Mon. Nov 25th, 2024

As the war enters its 576th day, these are the main developments.

Here is the situation on Friday, September 22, 2023.

Fighting

  • Ukraine warned that winter could be hard after a barrage of Russian missiles targeted civilian infrastructure. “Difficult months are ahead: Russia will attack energy and critically important facilities,” said Oleksiy Kuleba, the deputy head of Kyiv’s presidential office. Ukraine’s energy operator Ukrenergo said 398 settlements were without power after the attacks. Temperatures can fall as low as 20 degrees below zero Celsius (-4 Fahrenheit) in Ukraine during the winter months when it usually snows heavily.
  • General Valeriy Zaluzhnyi, the commander-in-chief of Ukraine’s armed forces, said air defences shot down 36 of 43 missiles launched by Russia.
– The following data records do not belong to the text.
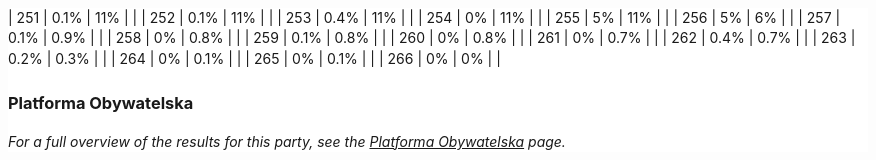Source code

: | 251 | 0.1% | 11% |  |
| 252 | 0.1% | 11% |  |
| 253 | 0.4% | 11% |  |
| 254 | 0% | 11% |  |
| 255 | 5% | 11% |  |
| 256 | 5% | 6% |  |
| 257 | 0.1% | 0.9% |  |
| 258 | 0% | 0.8% |  |
| 259 | 0.1% | 0.8% |  |
| 260 | 0% | 0.8% |  |
| 261 | 0% | 0.7% |  |
| 262 | 0.4% | 0.7% |  |
| 263 | 0.2% | 0.3% |  |
| 264 | 0% | 0.1% |  |
| 265 | 0% | 0.1% |  |
| 266 | 0% | 0% |  |

### Platforma Obywatelska

*For a full overview of the results for this party, see the [Platforma Obywatelska](party-platformaobywatelska.html) page.*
Zaluzhnyi said the missiles were launched in several waves from 10 Russian warplanes. At least two people were killed and 21 wounded. A number of fires were also reported.
  • Russia said it shot down all Ukrainian missiles fired in an attempted attack on the Saky airbase in Crimea, which was annexed by Moscow in 2014. Ukraine’s military said its forces had inflicted “serious damage” on equipment struck at the Russian base.
  • The Institute for the Study of War (ISW), a US-based think tank, said it appeared Ukrainian forces were operating armoured vehicles beyond Russian anti-tank defences in a key stretch of the front line near Verbove in Zaporizhia in an “important sign of progress in the Ukrainian counteroffensive”.
  • Ukraine’s Ministry of Defence said Junior Sergeant Sarah Ashton-Cirillo had been suspended from her duties as the spokesperson for the Ukrainian Territorial Defense Forces pending an investigation. The 45-year-old New Yorker appears to have been removed after saying in a video that “Russian devils [will] pay for their crimes”.

Diplomacy

  • Ukrainian President Volodymyr Zelenskyy made his second visit to Washington, DC, since Russia launched its full-scale invasion of his country. Zelenksyy, who addressed the Senate and met key officials during his visit, struck a note of gratitude, saying talks in the United States capital had been “productive” and “strong” and thanking the US government and people for their support. He also welcomed a new package of military assistance. “It has exactly what our soldiers need now,” he said, calling it a “very powerful package”.
  • Zelenskyy’s visit to Washington, DC, took place amid increasing scepticism on the right of the Republican party about the US providing continued aid to Ukraine. “Yesterday at a classified briefing over Ukraine, it became clear that America is being asked to fund an indefinite conflict with unlimited resources,” Ohio Republican Senator JD Vance wrote on X, formerly known as Twitter. “Enough is enough. To these and future requests, my colleagues and I say: NO.” He attached a letter, signed by 28 Republicans, protesting against increased aid.
  • Canadian Prime Minister Justin Trudeau said Zelenskyy would visit Ottawa from September 21 – 22, and address the country’s parliament.
  • US President Joe Biden condemned Russia’s attempt to secure new weapons supplies from Iran and North Korea. “Russia alone stands in the way of peace. It could end this today. Instead, Russia is seeking more weapons from Iran and North Korea that would violate multiple UN Security Council resolutions that Moscow itself voted to put in place,” he said.
  • Five Bulgarian nationals accused of spying for Russia will appear in court on September 26. The three men and two women, aged between 29 and 45, are accused of “conspiring to collect information intended to be directly or indirectly useful to an enemy”, the Crown Prosecution Service said.

Weapons

  • Mateusz Morawiecki, the prime minister of Poland, was quoted saying the country would stop supplying weapons to Ukraine amid a growing dispute over grain exports. Polish President Andrzej Duda said the prime minister’s comments had been taken the wrong way. Morawiecki’s “words were interpreted in the worst way possible”, Duda told TVN24 television, saying the prime minister was speaking about the plan for equipment being bought to modernise Poland’s military. Poland has been one of Ukraine’s staunchest supporters.
  • Zelenskyy met US Defense Secretary Lloyd Austin, General Mark Milley, the chair of the US Joint Chiefs of Staff, and other officials at the Pentagon. “We discussed the deliveries of artillery systems and long-range capabilities, as well as strengthening air defence,” he wrote on X, as he shared a video of the meeting.
  • Werner Hoyer, the head of the European Investment Bank (EIB), warned his soon-to-be-announced successor against bowing to pressure from some European Union capitals to fund weapons for Ukraine. “If we use their [our partners’] money to buy ammunition, we’re on the wrong track,” Hoyer told the Reuters news agency.